Sunday, July 2, 2017

Adapting Jules Verne for radio: AROUND THE WORLD IN EIGHTY DAYS

Around the World in Eighty Days by Jules Verne, dramatized by Terry James (1991).  Dir. Janet Whittaker.  Perf. Leslie Phillips, Jim Broadbent, Diana Quick.  BBC Radio 4 Extra, 19-22 Jun. 2017.

After listening to this colorful dramatization of the Verne classic, I understood the novel’s debt to classic picaresque adventures such as Don Quixote.  Phineas Fogg (Leslie Phillips) and Passepartout (Yves Aubert) are the Quixote and Sancho Panza figures, while Princess Aouda (Diana Quick) is Dulcinea.  Sergeant Fix (Jim Broadbent) is the classic fly in the ointment, pursuing Fogg worldwide but failing to arrest him, despite valiant efforts to obtain a warrant to do so.

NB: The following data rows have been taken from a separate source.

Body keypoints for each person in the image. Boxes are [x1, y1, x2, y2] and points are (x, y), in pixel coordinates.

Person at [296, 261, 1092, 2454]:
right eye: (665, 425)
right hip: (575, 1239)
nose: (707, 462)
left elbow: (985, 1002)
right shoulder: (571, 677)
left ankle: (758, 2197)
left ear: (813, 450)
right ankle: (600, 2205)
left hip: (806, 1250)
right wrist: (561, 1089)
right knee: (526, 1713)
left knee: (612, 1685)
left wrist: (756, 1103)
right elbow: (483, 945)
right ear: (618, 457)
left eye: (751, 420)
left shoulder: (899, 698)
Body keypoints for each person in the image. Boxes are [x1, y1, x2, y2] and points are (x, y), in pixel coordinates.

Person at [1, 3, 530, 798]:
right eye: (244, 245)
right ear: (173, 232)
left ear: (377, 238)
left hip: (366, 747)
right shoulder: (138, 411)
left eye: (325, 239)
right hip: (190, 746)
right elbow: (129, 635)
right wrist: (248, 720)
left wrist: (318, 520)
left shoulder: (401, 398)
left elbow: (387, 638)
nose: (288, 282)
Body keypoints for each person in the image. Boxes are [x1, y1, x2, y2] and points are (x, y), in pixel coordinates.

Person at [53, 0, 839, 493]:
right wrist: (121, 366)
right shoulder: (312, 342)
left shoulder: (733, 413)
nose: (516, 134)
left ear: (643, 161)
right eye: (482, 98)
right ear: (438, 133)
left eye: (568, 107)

In truth the story of pure hokum, dramatizing late Victorian English attitudes to other countries with wry humor.  Verne conceived Fogg as a curious middle-aged man of the confirmed bachelor variety, apparently indifferent to everything and everyone and obsessed with the idea of arriving in different ports on time.  It does not matter whether he is in India, Hong Kong, or the United States; he believes that everything can be bought and sold for his benefit.  In the modern era he might be perceived as a classic supporter of the current government.  Leslie Phillips plays him with Rex Harrison-like suavity, but his air of nonchalance is abruptly disturbed by Aouda’s presence.  To his evident astonishment Fogg discovers that he has amorous feelings for her; and the two finish the adaptation by marrying.  So much for the ice-cool Englishman.

Passepartout is played by Aubert as a rubber-ball like figure, whose capacity to overcome adversity is apparently limitless.  Some of his adventures are explicitly comic (such as when he joins a group of Chinese acrobats to make money), but he remains faithful to his “Master” throughout, even though he finds some of Fogg’s mannerisms distinctly eccentric.  A French author looks at the English, and considers them very strange.

Janet Whittaker’s production advances through two parallel narratives, delivered directly to listeners by Passepartout and Fix.  Passepartout keeps a journal; Fix his police officer’s notebook.  When these two documents are used as material to keep the ship’s engine going on the final trip back from New York to Liverpool, Princess Aouda takes over the narration.  The technique of direct address helps us to understand the characters’ attitudes to what seems a ludicrous undertaking.  Despite Fogg’s inexhaustible energy, the idea of traveling the world in eighty days seems preposterous.  It is a tribute to the characters’ resilience that the three narratives gradually alter in tone, as Passepartout and Fix realize that the feat will be completed, whatever the cost.

The four parts are constructed as a series of picaresque episodes linked with electronic music from Wılfredo Acosta that gives an otherworldly atmosphere to the production.  The attitudes and social mores might be explicitly Victorian, but the tale is a wish-fulfillment fantasy, a testament to human ingenuity and to three indomitable spirits.